## Begin DOCUMENT

The History of Ghana is one of the latest additions to the Greenwood Histories of Modern Nations series, intended to “provide laypeople with general and concise histories of nations in the contemporary world.” This volume provides a historical overview of Ghana from the emergence of precolonial societies, through European colonial rule in the nineteenth century, to the attainment of independence and the postcolonial period. For a book that aims to provide a “concise” history, this volume is quite comprehensive, spanning the history of Ghana from the Stone Age to the twenty-first century. It also provides a thorough treatment of specific political and economic [End Page 147] themes in the contemporary history of Ghana.

One major pitfall of studies that attempt general and concise national histories is that they tend to be spread too thin; they are often long on generalizations but short on detail and analysis. That cannot be said of this book. Unlike some other authors in this series, Roger Gocking does not paint the history of Ghana in broad simple strokes. Rather, he seamlessly navigates Ghana’s complex political history of colonialism, nationalist movements, independent republics, and military coups. Although the writing style is simple, Gocking pays attention to nuances and complexities. For example, in examining the “politics and protest” associated with British Indirect Rule, the author explores not only the obvious tensions between colonizer and the colonized but also the less-evident tensions within these categories. Even for the unsophisticated lay reader, long accustomed to simplistic and monolithic representations of Africans, it is useful to underscore the cultural, generational, and ideological diversity of African thought and action. Gocking highlights these differences not only between chiefs and the “educated natives” but also within the emergent African intelligentsia.

## End DOCUMENT
## Begin DATA LISTING

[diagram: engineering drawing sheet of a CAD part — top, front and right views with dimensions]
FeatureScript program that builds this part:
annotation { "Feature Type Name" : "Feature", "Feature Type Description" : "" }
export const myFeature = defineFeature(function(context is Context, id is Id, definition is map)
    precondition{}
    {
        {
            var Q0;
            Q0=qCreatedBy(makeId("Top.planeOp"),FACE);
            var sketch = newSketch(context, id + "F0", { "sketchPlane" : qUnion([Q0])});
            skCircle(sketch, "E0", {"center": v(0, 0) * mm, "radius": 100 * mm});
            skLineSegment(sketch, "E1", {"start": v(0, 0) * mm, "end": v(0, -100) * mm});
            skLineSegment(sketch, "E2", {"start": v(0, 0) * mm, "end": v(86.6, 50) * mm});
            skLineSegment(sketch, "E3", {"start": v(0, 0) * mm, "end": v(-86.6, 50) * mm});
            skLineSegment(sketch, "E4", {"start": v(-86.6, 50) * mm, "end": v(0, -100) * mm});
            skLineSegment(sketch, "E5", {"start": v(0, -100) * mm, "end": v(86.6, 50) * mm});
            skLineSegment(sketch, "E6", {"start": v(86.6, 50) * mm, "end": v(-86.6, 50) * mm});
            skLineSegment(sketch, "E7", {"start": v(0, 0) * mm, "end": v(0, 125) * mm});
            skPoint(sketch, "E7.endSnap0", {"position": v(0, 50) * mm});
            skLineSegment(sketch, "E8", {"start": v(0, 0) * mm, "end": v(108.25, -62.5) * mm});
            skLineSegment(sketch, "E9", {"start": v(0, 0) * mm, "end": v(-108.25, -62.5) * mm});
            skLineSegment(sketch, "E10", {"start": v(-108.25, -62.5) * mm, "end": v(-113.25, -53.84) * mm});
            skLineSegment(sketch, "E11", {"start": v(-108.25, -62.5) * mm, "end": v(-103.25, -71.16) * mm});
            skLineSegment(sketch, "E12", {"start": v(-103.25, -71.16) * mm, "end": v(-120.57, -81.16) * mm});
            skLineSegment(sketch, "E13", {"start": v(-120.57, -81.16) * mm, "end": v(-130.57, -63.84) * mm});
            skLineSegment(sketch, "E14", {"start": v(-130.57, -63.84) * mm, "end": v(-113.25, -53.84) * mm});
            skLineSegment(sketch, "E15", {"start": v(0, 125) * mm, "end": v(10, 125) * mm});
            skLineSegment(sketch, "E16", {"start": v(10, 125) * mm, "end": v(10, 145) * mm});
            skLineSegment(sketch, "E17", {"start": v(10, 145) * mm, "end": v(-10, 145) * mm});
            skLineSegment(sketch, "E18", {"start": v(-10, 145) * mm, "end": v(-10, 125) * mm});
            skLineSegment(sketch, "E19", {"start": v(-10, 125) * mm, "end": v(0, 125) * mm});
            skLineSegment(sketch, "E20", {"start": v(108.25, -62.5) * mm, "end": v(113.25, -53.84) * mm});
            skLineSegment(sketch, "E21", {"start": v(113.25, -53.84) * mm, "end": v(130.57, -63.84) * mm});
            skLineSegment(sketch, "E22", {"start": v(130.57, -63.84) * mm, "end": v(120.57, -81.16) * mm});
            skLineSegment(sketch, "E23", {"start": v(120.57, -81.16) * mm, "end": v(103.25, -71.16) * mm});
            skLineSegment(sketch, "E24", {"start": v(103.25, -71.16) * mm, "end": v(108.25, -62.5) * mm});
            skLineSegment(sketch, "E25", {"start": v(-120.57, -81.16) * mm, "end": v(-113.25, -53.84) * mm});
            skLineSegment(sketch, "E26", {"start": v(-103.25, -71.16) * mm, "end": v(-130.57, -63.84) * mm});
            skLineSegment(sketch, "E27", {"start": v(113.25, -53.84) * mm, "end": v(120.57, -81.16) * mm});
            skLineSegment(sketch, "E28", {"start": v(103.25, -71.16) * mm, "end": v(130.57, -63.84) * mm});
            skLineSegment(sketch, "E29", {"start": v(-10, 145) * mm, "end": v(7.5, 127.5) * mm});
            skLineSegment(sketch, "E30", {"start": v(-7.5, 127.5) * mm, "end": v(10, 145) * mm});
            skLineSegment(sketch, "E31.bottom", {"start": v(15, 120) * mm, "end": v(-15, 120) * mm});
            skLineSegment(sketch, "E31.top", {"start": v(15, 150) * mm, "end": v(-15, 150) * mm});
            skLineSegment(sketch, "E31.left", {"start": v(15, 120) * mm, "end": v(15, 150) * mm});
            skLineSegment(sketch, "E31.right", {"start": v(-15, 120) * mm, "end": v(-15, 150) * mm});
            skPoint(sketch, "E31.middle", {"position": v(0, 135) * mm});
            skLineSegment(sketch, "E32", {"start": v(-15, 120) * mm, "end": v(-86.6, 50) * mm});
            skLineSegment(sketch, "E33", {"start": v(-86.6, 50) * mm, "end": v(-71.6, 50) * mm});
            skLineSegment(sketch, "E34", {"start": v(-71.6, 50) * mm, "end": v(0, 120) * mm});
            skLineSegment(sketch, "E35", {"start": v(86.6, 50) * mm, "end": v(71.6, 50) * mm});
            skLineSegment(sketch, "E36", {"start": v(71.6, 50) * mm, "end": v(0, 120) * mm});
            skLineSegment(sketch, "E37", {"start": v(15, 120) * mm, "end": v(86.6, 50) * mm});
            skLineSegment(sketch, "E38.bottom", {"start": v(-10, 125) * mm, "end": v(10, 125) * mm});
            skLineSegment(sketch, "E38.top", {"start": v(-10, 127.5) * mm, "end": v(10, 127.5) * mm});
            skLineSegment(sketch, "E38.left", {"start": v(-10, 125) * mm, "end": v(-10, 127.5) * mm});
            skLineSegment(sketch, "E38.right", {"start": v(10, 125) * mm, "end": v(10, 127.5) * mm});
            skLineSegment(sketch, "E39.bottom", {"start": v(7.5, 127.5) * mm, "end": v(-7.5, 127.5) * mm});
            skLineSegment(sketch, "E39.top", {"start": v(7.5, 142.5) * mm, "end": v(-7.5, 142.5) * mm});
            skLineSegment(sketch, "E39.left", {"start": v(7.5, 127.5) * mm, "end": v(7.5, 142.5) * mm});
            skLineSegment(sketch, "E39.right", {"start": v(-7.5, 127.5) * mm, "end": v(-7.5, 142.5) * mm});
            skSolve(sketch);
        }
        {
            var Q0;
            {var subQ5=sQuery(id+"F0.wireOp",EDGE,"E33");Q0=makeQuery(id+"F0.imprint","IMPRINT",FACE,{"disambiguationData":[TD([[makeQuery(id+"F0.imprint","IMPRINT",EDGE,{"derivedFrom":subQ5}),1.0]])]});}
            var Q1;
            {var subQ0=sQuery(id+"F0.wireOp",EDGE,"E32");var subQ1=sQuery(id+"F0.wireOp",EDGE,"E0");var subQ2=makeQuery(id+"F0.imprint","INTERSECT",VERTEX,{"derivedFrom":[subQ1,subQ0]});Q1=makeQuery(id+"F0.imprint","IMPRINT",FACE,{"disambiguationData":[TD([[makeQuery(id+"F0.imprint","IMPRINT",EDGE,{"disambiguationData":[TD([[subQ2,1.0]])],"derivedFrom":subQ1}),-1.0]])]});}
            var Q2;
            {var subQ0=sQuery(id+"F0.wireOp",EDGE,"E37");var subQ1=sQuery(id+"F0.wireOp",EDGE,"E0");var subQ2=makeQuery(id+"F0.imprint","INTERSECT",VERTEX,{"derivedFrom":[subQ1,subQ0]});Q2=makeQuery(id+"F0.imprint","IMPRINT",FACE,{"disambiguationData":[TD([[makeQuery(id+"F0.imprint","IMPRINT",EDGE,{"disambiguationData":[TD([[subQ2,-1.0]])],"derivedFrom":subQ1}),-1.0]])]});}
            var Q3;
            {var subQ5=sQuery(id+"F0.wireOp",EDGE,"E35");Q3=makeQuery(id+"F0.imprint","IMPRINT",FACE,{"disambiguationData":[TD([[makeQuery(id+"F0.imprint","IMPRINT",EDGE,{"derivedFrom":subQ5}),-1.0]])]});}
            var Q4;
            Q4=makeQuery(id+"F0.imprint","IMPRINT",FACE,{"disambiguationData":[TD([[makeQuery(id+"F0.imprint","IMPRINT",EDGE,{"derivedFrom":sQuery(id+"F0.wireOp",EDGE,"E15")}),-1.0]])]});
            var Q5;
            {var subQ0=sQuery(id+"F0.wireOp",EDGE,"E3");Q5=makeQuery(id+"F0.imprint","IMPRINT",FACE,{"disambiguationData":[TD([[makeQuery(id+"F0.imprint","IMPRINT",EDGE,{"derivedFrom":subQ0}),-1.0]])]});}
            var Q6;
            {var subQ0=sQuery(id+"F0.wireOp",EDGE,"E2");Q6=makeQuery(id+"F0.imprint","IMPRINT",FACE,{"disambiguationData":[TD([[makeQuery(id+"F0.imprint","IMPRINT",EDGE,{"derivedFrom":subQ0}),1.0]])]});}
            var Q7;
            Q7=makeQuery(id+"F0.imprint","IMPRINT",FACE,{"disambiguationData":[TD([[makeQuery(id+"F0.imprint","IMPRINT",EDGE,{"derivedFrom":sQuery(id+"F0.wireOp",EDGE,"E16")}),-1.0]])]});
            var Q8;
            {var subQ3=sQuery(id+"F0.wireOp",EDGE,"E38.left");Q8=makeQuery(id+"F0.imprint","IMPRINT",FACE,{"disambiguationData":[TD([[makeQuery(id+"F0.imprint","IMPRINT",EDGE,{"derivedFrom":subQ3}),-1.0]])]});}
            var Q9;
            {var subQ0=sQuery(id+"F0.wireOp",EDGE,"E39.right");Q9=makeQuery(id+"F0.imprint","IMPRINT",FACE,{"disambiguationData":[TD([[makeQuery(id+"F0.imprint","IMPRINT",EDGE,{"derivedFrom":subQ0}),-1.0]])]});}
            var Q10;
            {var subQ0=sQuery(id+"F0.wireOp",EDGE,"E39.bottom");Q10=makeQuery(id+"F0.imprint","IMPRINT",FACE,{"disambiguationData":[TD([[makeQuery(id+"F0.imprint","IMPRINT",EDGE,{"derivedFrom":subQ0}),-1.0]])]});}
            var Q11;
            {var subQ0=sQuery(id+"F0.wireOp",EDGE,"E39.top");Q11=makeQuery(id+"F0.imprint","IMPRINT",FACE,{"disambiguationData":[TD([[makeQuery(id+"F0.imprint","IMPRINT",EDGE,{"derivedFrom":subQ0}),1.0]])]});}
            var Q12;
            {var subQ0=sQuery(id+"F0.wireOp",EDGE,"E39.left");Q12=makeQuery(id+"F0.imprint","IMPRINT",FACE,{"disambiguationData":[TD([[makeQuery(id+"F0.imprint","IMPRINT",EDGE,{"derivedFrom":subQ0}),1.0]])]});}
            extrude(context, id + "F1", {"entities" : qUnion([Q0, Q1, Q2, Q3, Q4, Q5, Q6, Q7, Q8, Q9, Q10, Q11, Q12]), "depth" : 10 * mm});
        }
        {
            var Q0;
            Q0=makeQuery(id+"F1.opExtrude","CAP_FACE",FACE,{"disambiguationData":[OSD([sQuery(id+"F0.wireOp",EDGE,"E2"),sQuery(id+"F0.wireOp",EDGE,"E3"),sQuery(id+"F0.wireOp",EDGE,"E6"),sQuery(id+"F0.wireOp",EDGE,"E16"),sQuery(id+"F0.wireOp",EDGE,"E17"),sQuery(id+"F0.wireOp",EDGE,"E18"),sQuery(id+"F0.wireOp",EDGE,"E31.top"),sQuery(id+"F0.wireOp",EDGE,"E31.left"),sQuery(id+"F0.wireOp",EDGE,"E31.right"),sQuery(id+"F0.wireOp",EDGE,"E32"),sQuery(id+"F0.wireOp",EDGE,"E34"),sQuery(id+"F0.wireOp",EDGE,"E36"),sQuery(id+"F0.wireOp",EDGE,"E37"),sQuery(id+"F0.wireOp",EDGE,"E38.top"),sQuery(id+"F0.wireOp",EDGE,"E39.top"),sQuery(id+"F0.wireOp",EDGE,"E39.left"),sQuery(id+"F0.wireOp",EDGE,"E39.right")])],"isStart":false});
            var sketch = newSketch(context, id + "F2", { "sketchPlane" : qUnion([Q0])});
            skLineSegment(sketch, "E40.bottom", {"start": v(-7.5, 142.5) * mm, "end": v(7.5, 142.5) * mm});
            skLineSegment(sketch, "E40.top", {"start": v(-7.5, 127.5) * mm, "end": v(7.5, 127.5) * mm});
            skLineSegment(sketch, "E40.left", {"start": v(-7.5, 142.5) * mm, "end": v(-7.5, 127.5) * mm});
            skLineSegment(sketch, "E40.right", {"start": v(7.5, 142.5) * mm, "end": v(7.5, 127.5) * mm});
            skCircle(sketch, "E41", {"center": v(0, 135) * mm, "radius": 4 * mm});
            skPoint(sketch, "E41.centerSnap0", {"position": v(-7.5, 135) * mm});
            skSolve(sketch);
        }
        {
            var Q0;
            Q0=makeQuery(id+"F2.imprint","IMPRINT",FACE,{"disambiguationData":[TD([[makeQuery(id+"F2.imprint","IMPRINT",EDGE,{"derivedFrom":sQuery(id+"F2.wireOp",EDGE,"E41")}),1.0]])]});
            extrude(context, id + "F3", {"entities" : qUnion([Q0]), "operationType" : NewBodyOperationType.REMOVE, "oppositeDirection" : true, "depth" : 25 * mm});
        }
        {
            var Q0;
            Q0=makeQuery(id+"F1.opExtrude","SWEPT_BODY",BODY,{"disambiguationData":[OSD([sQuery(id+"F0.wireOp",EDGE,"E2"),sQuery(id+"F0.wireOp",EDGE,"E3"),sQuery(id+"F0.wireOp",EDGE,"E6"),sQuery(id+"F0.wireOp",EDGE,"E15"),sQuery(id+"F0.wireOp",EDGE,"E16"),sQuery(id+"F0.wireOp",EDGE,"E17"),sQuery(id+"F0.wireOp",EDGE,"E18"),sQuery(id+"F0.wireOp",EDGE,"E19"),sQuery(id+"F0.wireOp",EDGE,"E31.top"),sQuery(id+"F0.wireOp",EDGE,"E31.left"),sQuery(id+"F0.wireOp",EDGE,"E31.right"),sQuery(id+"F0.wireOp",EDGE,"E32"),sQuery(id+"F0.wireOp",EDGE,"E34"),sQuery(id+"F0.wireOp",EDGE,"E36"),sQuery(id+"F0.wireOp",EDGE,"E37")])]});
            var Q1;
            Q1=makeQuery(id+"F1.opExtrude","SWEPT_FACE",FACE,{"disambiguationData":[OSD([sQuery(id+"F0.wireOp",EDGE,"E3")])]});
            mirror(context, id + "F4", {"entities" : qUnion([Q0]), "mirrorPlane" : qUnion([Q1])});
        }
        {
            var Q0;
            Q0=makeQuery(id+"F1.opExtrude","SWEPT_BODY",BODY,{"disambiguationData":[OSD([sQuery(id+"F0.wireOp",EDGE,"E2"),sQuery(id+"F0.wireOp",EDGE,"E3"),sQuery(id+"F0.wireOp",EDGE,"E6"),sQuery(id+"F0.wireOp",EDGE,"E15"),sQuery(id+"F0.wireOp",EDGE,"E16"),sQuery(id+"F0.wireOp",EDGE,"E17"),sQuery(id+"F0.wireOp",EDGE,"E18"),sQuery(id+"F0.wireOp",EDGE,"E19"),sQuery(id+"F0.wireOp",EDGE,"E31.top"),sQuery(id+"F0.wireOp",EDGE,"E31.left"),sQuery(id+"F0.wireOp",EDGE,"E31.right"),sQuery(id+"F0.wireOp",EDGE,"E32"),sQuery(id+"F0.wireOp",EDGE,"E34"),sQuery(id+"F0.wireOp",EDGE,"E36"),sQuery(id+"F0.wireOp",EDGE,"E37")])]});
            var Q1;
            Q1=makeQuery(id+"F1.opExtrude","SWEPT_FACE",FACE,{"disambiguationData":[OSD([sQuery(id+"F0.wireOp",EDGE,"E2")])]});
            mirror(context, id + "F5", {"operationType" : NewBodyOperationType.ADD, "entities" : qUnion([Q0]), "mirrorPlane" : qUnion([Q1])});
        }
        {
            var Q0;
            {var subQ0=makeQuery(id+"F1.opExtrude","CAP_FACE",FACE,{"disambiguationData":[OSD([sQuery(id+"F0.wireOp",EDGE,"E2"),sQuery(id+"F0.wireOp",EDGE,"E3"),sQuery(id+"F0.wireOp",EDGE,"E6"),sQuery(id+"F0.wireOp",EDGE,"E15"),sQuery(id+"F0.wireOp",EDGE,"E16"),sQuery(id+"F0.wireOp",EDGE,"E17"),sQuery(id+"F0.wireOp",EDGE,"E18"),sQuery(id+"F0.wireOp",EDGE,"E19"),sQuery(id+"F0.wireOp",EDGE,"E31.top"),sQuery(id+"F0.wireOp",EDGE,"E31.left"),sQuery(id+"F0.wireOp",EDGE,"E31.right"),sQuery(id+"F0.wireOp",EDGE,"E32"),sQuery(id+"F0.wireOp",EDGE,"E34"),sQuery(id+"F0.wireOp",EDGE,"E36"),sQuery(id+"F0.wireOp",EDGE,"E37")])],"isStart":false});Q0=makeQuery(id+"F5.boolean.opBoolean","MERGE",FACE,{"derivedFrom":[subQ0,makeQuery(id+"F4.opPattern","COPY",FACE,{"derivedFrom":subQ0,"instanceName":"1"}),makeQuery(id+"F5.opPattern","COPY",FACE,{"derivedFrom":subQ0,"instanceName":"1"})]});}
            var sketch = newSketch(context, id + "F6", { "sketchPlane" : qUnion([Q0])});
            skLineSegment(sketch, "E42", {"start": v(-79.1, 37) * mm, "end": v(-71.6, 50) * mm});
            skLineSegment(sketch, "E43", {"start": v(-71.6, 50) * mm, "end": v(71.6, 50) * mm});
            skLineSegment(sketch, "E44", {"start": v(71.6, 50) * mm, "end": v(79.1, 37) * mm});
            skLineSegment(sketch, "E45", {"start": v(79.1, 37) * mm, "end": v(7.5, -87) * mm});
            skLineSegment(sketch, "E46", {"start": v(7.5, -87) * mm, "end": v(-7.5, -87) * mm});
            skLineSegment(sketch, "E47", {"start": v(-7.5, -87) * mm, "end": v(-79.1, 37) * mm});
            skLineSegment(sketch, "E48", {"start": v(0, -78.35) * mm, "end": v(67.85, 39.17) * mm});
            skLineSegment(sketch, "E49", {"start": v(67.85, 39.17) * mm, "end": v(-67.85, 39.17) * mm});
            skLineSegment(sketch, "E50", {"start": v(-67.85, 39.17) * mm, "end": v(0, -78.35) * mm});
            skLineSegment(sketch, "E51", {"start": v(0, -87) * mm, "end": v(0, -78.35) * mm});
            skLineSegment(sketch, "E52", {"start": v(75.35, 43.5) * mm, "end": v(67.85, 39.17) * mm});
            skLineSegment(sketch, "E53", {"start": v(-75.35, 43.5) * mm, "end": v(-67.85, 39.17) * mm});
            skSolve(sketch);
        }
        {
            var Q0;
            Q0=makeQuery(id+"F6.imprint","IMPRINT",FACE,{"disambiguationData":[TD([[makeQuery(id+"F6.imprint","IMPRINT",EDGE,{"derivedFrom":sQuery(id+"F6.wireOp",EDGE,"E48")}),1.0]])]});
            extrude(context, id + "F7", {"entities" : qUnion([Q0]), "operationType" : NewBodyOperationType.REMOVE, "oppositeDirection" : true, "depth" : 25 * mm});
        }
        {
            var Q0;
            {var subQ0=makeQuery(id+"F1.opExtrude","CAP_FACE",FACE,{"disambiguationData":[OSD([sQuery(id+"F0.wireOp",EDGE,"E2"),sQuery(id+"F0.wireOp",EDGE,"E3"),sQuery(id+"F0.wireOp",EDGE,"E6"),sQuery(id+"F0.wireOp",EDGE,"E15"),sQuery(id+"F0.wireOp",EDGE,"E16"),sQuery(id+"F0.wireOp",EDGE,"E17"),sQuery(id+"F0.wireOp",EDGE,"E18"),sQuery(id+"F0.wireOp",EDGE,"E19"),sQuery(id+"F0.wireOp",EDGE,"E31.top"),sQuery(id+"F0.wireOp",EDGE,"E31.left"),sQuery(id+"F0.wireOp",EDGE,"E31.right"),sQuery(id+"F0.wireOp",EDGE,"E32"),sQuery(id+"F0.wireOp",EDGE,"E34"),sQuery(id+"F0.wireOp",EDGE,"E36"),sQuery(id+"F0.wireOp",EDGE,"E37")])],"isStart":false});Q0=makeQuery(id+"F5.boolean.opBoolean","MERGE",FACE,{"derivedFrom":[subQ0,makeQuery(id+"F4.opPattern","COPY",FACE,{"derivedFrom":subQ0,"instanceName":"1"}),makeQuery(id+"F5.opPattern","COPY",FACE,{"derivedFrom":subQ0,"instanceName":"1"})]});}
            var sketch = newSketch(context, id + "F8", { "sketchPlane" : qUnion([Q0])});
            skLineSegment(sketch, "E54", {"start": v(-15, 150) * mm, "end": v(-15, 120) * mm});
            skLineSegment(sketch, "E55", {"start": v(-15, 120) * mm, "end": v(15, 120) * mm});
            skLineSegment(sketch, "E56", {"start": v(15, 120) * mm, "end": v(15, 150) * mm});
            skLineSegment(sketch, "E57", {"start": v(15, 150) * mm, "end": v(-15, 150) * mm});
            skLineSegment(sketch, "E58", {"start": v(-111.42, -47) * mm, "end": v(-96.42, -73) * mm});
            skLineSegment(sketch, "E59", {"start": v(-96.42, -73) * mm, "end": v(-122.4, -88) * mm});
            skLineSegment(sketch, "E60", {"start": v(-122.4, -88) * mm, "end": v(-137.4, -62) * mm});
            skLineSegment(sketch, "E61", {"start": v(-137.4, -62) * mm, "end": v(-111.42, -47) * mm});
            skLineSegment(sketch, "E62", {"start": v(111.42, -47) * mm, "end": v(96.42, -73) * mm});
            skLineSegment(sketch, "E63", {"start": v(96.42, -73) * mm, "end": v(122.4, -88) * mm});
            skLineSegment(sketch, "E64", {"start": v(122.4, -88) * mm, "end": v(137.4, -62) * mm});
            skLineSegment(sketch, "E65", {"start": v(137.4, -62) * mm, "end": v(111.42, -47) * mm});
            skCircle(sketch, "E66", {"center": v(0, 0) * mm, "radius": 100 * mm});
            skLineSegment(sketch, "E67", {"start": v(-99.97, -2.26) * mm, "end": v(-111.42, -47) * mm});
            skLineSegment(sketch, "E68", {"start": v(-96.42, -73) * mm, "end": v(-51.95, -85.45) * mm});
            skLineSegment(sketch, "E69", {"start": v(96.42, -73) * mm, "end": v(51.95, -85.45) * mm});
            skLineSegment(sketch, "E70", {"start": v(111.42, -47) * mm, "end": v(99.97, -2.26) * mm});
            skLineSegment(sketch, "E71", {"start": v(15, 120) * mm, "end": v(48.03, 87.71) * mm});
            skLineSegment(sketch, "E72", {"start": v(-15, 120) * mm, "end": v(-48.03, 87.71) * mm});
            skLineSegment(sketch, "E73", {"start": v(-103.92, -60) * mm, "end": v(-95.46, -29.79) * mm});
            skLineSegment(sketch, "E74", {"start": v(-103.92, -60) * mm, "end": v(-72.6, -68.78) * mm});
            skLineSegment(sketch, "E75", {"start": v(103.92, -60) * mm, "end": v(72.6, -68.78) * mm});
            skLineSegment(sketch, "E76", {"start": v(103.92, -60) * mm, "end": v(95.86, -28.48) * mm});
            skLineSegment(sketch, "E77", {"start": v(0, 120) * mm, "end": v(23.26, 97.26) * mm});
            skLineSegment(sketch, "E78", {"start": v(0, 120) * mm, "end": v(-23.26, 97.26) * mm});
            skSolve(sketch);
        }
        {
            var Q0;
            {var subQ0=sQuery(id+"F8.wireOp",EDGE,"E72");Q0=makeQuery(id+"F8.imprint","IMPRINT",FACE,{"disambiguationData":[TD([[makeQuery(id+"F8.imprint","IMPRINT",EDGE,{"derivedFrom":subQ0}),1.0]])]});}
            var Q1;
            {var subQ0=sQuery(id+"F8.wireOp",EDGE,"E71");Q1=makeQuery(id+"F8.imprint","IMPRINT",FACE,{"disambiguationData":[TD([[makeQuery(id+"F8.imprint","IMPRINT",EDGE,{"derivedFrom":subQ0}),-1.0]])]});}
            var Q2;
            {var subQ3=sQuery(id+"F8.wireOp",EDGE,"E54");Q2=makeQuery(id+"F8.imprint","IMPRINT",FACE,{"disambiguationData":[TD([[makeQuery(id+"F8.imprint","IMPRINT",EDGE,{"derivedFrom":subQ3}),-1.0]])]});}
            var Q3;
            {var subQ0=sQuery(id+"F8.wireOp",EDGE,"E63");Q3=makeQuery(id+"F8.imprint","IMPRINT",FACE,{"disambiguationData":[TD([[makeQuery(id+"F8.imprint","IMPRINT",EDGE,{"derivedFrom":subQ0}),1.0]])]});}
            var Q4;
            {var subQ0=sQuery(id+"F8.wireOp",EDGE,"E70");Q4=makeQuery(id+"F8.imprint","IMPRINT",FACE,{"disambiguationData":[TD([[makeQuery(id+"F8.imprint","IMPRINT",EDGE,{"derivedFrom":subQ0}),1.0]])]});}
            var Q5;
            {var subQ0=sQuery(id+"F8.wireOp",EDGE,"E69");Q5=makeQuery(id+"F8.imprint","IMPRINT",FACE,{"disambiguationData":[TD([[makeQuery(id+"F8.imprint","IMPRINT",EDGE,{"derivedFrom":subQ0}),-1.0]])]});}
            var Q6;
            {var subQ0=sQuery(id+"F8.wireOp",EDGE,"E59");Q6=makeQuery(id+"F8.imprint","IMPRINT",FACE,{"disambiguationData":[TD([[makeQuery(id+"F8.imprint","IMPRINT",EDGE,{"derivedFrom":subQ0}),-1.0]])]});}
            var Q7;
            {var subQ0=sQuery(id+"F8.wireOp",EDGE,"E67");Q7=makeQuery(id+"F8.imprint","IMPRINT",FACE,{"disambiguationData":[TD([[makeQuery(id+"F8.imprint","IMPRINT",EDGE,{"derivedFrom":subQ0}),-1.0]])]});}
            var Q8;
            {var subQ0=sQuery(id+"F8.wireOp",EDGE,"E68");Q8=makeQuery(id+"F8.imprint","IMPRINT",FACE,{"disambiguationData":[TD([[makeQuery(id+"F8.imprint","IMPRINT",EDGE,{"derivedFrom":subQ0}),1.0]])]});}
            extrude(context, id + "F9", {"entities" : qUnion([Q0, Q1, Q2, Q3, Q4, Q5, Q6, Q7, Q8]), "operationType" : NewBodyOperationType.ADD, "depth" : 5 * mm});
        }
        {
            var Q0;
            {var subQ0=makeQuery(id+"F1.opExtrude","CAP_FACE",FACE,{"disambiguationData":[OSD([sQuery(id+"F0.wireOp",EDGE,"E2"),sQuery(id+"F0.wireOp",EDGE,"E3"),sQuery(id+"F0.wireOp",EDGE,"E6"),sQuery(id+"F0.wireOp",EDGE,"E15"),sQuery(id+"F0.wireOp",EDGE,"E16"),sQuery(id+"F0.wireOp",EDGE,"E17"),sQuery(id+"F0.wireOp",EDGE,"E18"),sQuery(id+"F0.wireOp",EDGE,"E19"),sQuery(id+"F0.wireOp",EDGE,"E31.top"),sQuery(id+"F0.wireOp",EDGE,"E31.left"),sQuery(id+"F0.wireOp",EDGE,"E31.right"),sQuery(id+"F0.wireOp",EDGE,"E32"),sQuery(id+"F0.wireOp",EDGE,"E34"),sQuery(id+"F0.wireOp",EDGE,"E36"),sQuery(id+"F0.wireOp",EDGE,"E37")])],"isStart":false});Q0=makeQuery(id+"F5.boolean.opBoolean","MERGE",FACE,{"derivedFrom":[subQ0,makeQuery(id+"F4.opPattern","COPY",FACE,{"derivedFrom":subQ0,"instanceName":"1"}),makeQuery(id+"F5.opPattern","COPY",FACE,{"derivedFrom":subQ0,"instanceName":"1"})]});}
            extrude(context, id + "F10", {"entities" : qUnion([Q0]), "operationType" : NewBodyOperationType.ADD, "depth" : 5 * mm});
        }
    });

## End DATA LISTING

> _WHAT THIS TASK INVOLVES_:
Answer these questions from the Ghana book review:
1. In which series is The History of Ghana one of the latest additions?
2. According to the review, the volume spans Ghana's history from what period to what century?
3. Between which two groups does Gocking highlight differences, apart from those within the emergent African intelligentsia?

> _WRITTEN RESPONSE_:
1. The Greenwood Histories of Modern Nations series.
2. From the Stone Age to the twenty-first century.
3. Between chiefs and the "educated natives."